Mein Eindruck zu dem Buch:
Ich hatte mich sehr auf dieses Buch gefreut und am Anfang versprach es sehr unterhaltsam zu werden. Leider konnte es aber im Verlauf das Versprechen nicht halten. Die Charaktere wurden meiner Meinung nach super dargestellt, anfangs mochte ich sowohl Iris, als auch Monty und Sam sehr und ich war gespannt, wie sich die Dinge entwickeln. Und auch der Schreibstil von Jenny Bond gefiel mir. Jedoch war sehr schnell das hin und her von Iris ziemlich nervig und ich konnte manchmal kaum glauben, wie rücksichtslos Iris im Handeln und Denken war. Ich hab' mich öfter gefragt: "und das soll die junge Frau sein, die Anfangs um ihr Überleben während der Wirtschaftskrise kämpfte?". Irgendwie konnte ich das schon nach dem ersten Viertel des Buches nicht mehr vereinen und ich habe es einige Tage weggelegt mit der Hoffnung, dass mich das Buch später dann doch noch fesselt. Aber leider war dem nicht so. Iris flog alles zu, man hatte jedoch nicht wirklich das Gefühl, dass sie das auch zu schätzen wusste.
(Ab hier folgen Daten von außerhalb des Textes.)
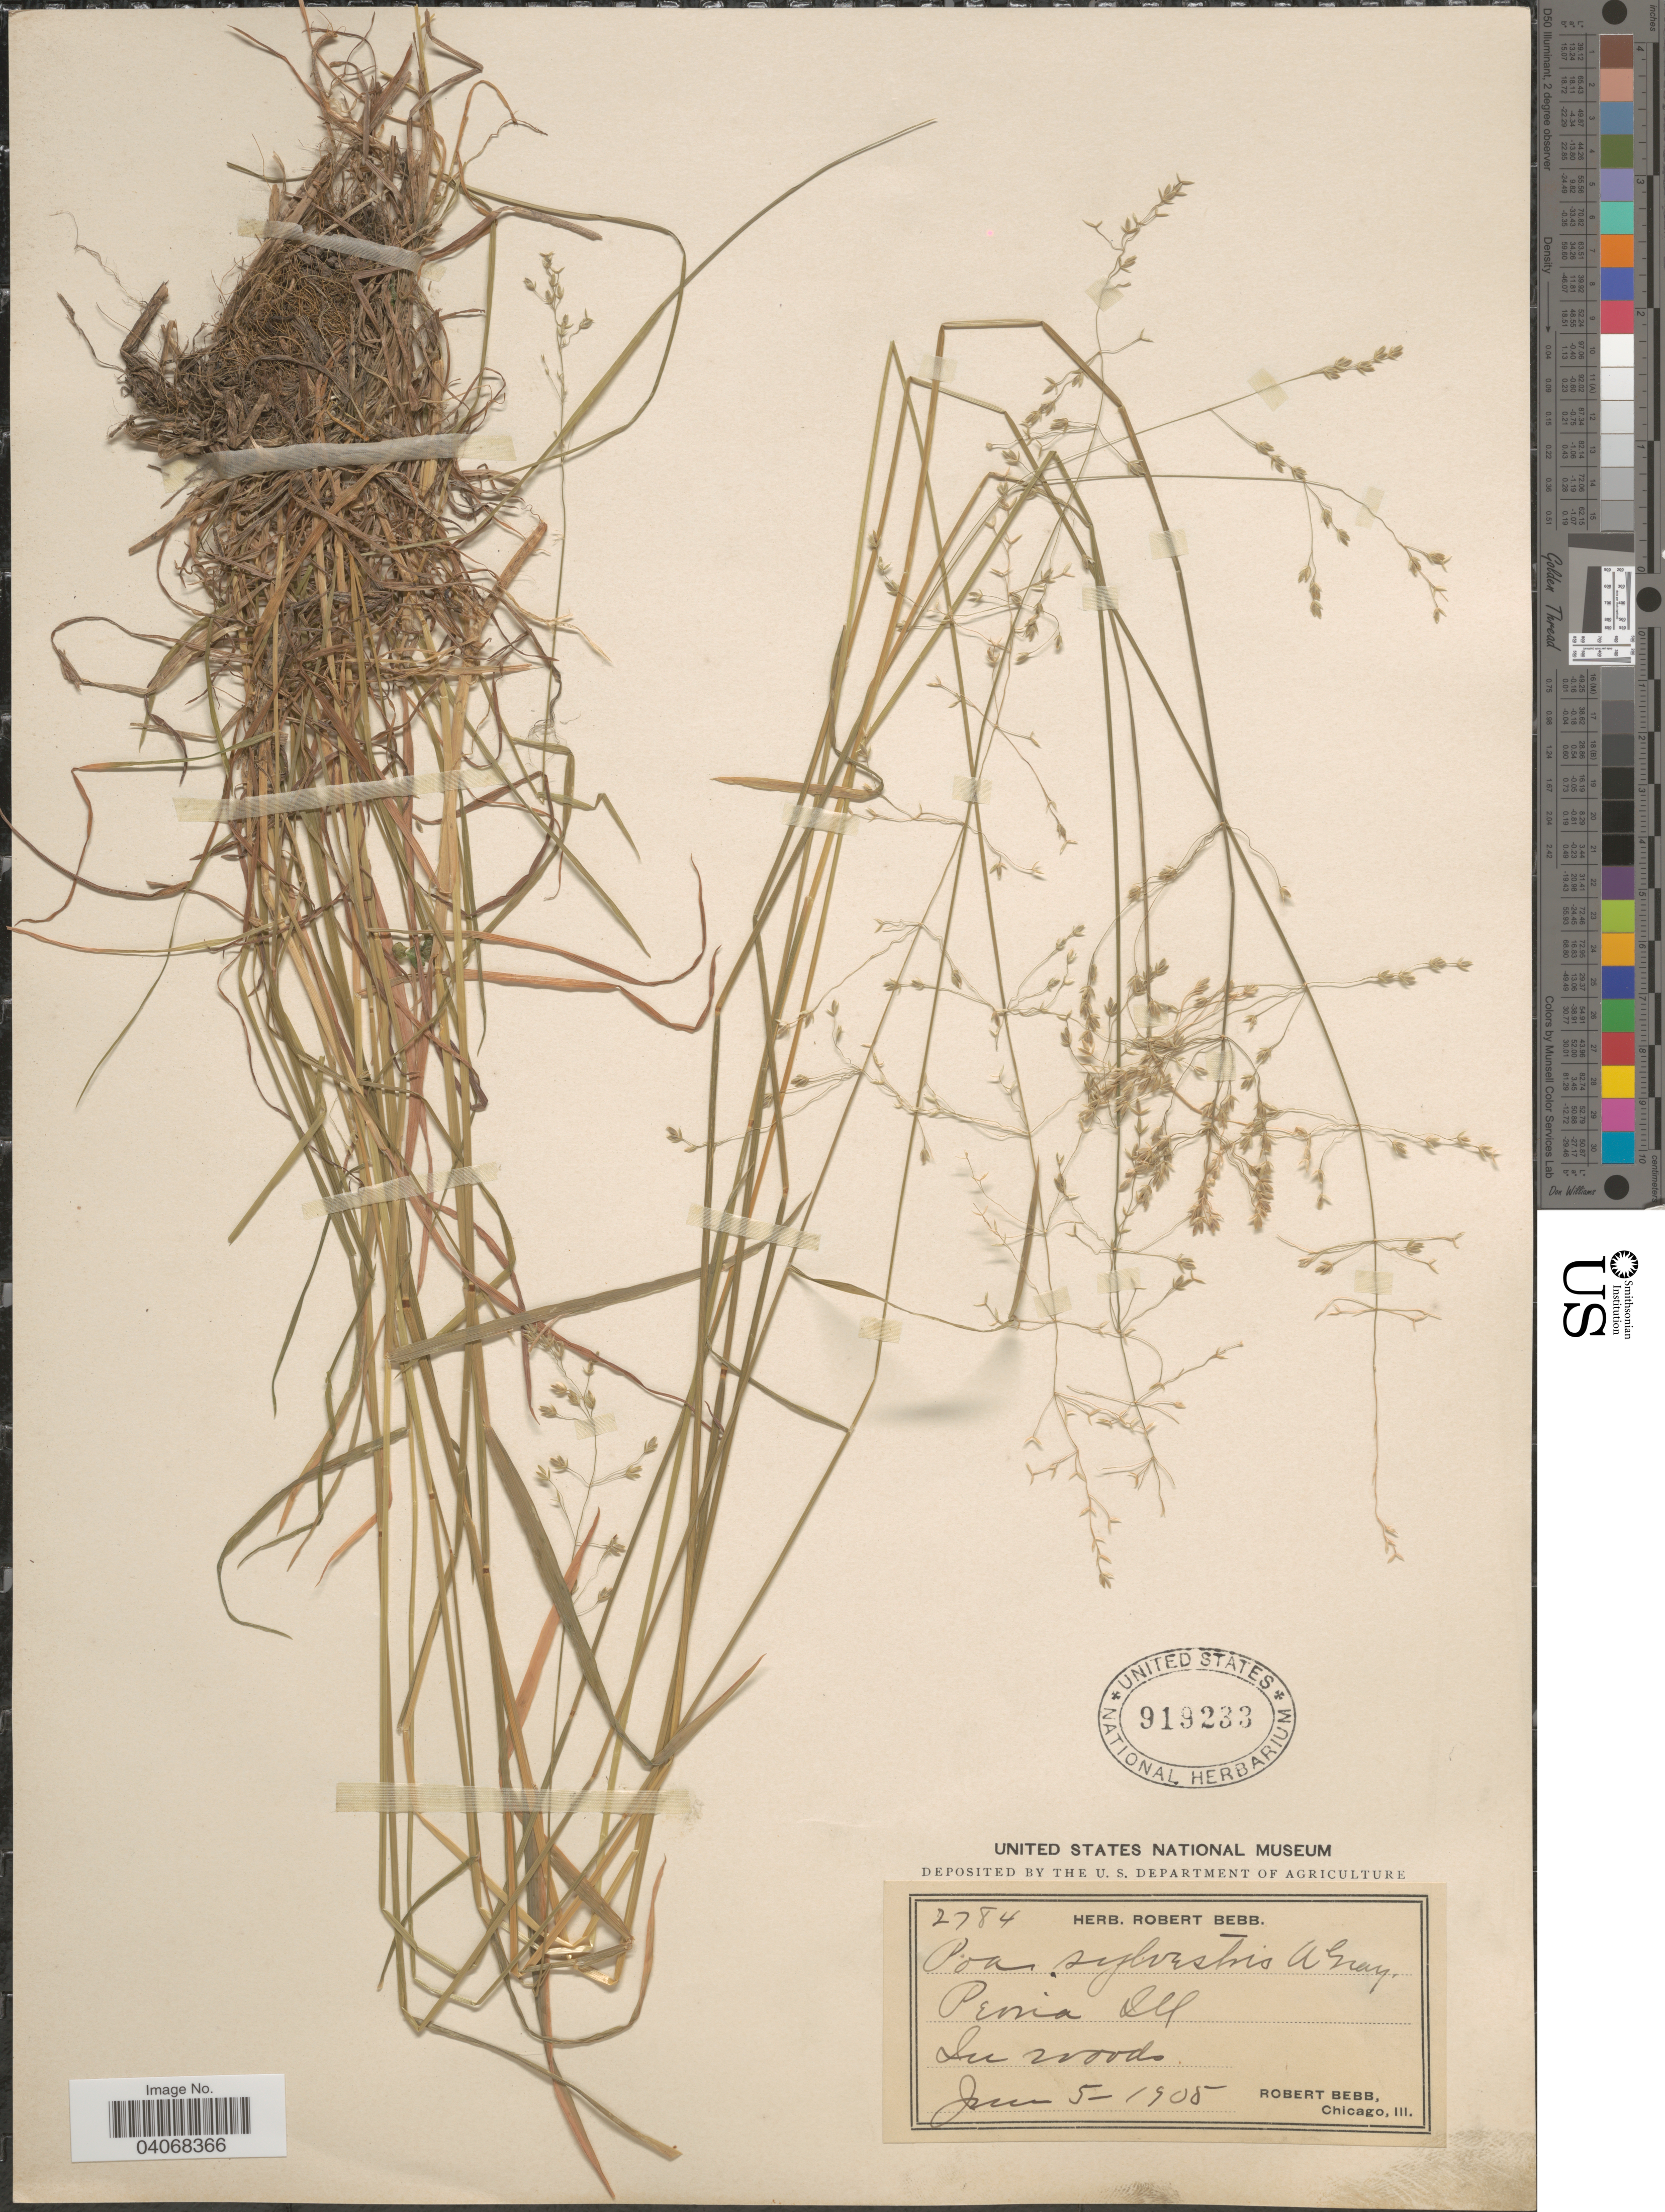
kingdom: Plantae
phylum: Tracheophyta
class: Liliopsida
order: Poales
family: Poaceae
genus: Poa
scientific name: Poa sylvestris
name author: A. Gray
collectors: R. Bebb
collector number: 2784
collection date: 1908-06-05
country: United States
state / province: Illinois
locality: Peoria. In woods.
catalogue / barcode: US 919233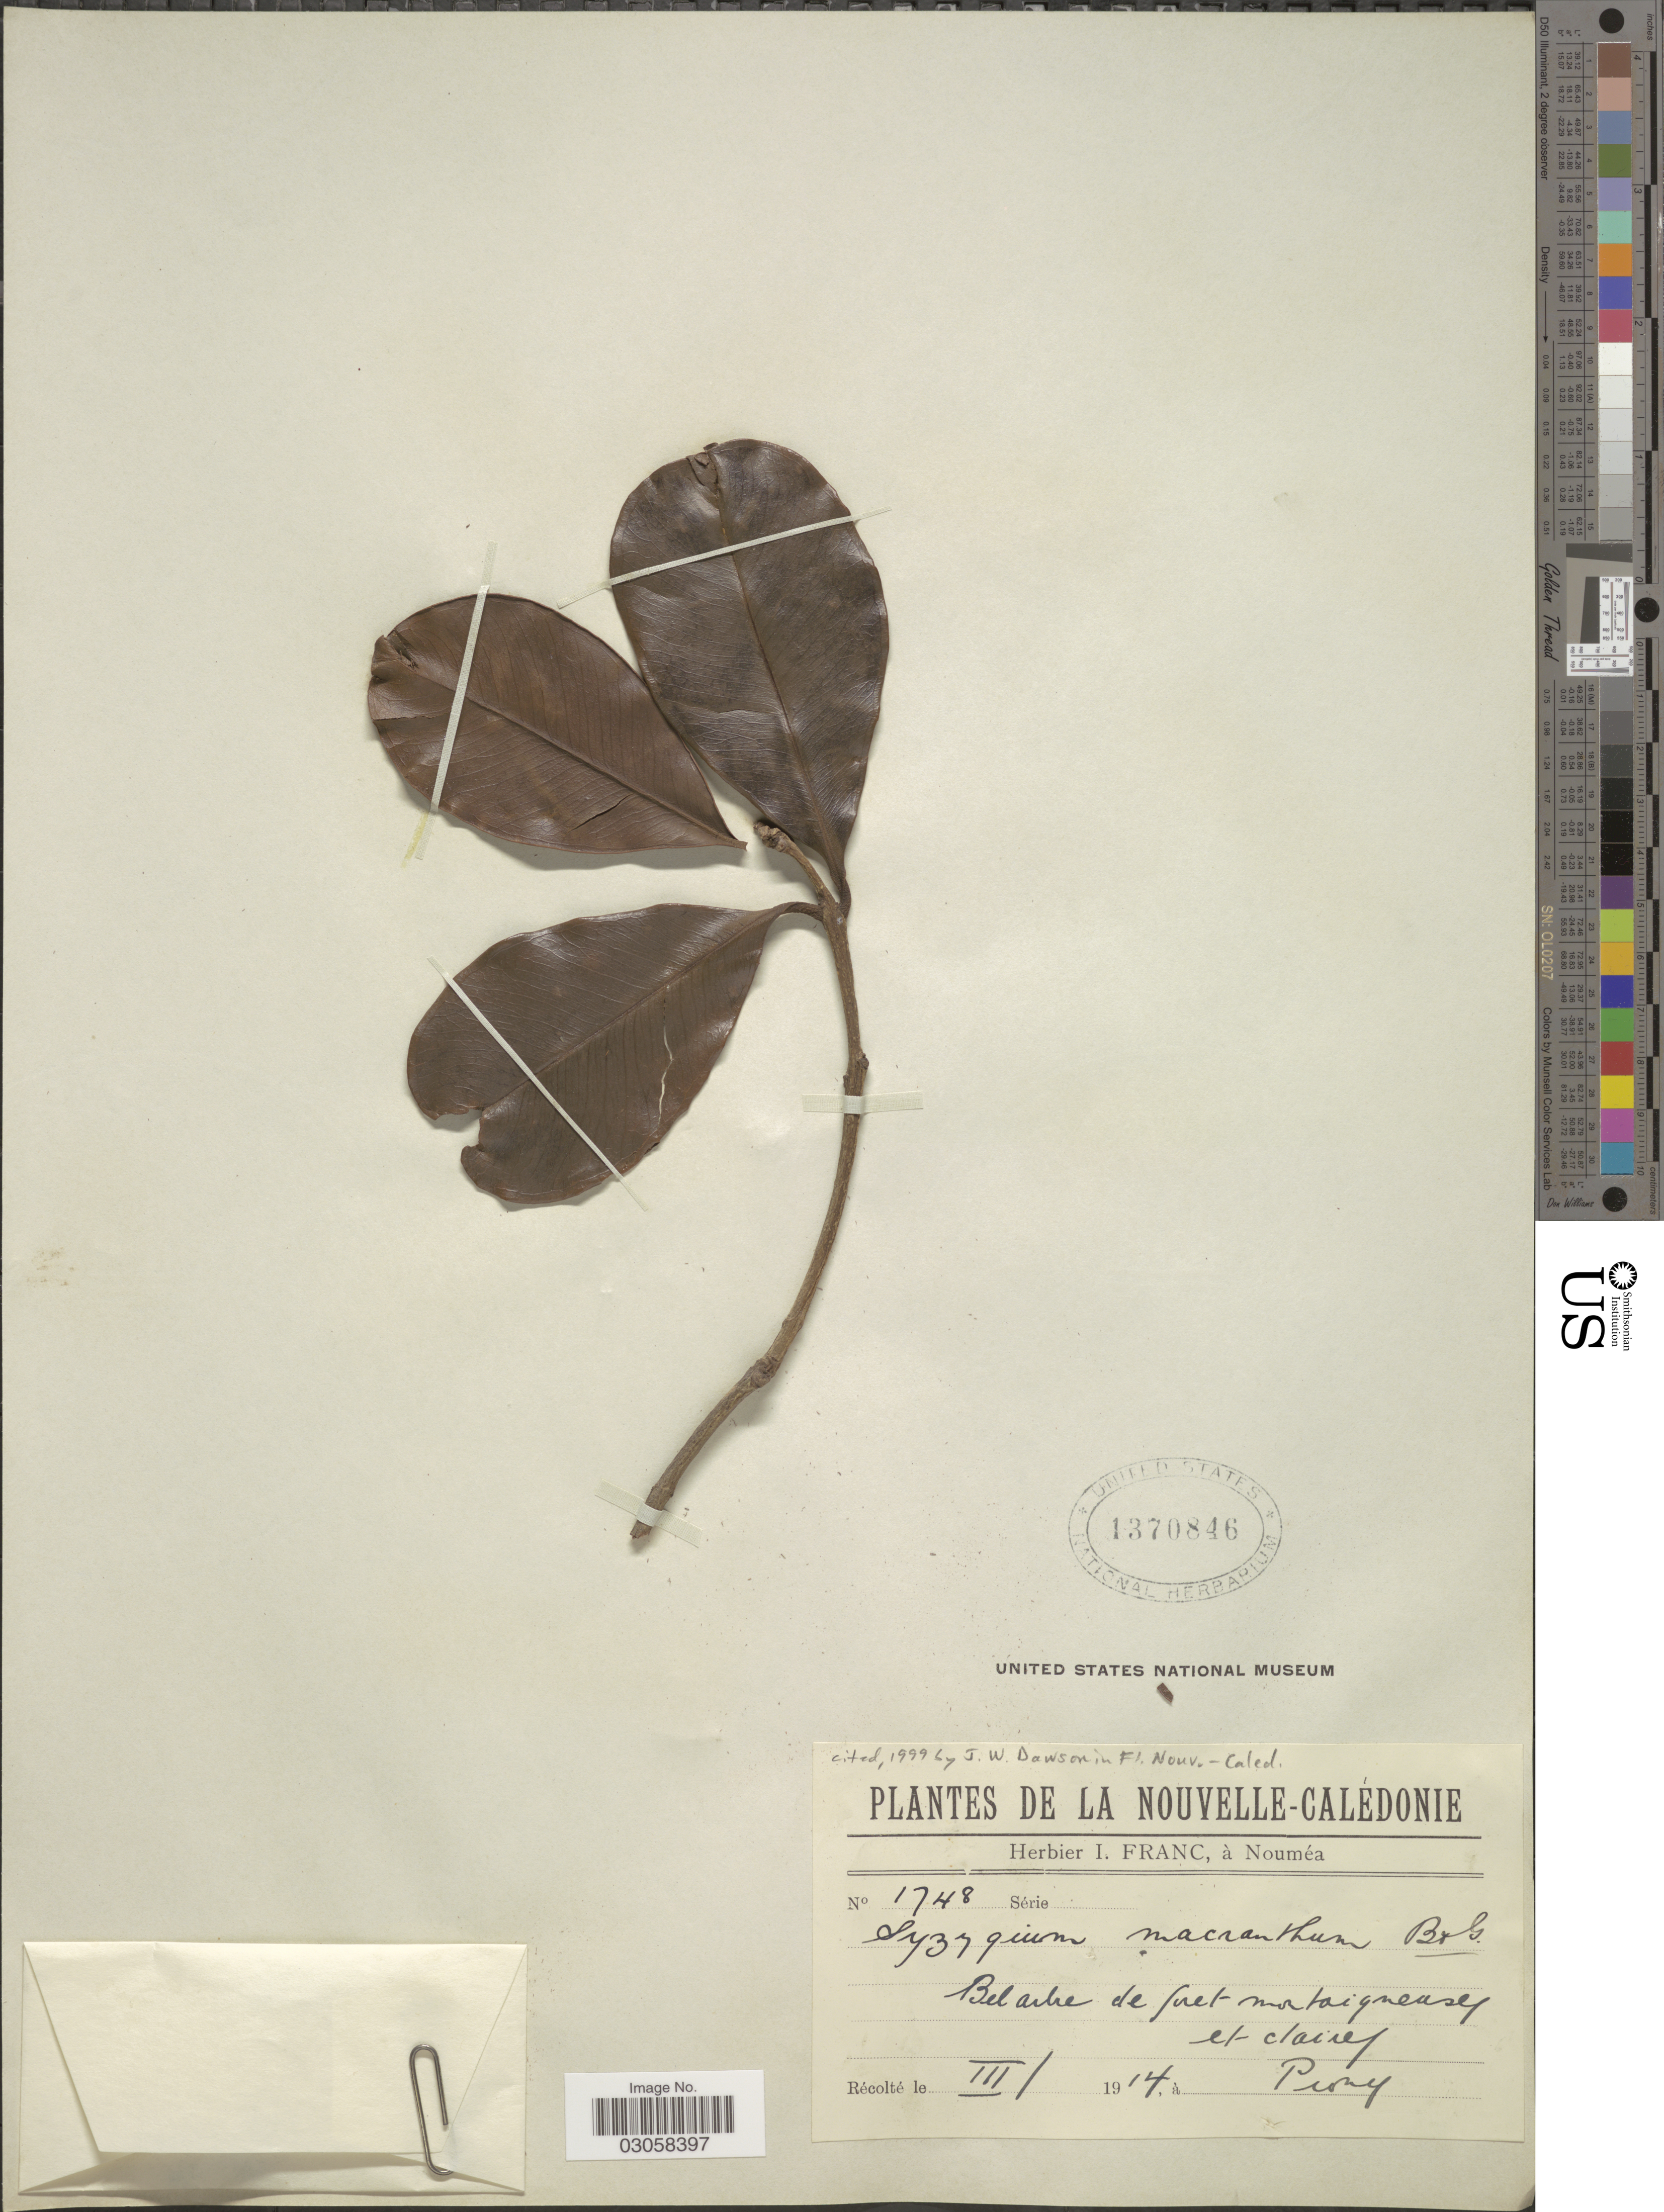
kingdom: Plantae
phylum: Tracheophyta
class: Magnoliopsida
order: Myrtales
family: Myrtaceae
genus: Syzygium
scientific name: Syzygium macranthum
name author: Brongn. & Gris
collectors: -. Prony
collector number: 1748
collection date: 1914-03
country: New Caledonia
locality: Nouvelle-Calédonie. Belarbre de fuet montaigneusey et clairey.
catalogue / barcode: US 1370846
Und ich konnte absolut nicht verstehen, was Monty und Sam an Iris fanden. Im Grunde hat sie sich immer denjenigen geschnappt, der grad greifbar war und je länger sie im Weißen Haus war, umso farbloser wurde Iris für mich. Was meiner Meinung das Buch etwas gerettet hat, war der Hintergrund der Geschichte. Ich fand es sehr interessant zu erfahren, wie es hinter den Mauern des Weißen Hauses aussah. Zudem erfährt man auch einiges über die Persönlichkeit des Präsidenten und seiner Gefolgschaft und dieses Buch hat mich dazu gebracht, dass ich unbedingt eine Biografie von Eleanor Roosevelt lesen möchte. Deshalb, und leider wirklich nur deshalb, vergeb' ich zwei Sterne für dieses Buch, denn ich muss gestehen, dass ich viel lieber mehr über den Präsidenten und über die First Lady gelesen hätte. Iris und ihre Liebschaften hätte man meiner Ansicht nach getrost aus dem Buch streichen können, aber dann wäre das Buch wohl nie entstanden

Mein Fazit:
Die Grundidee einen Roman zu schreiben, der in den Dreißigerjahren spielt und darin eine Liebesgeschichte einzuflechten, fand ich klasse. Nur leider war die Umsetzung meiner Meinung nach gar nicht gelungen und ich hatte desöfteren das Gefühl, einen unheimlich schlechten Groschenroman zu lesen. Sehr schade, diese Geschichte hätte viiiiiiiiiieeeel mehr Potenzial gehabt!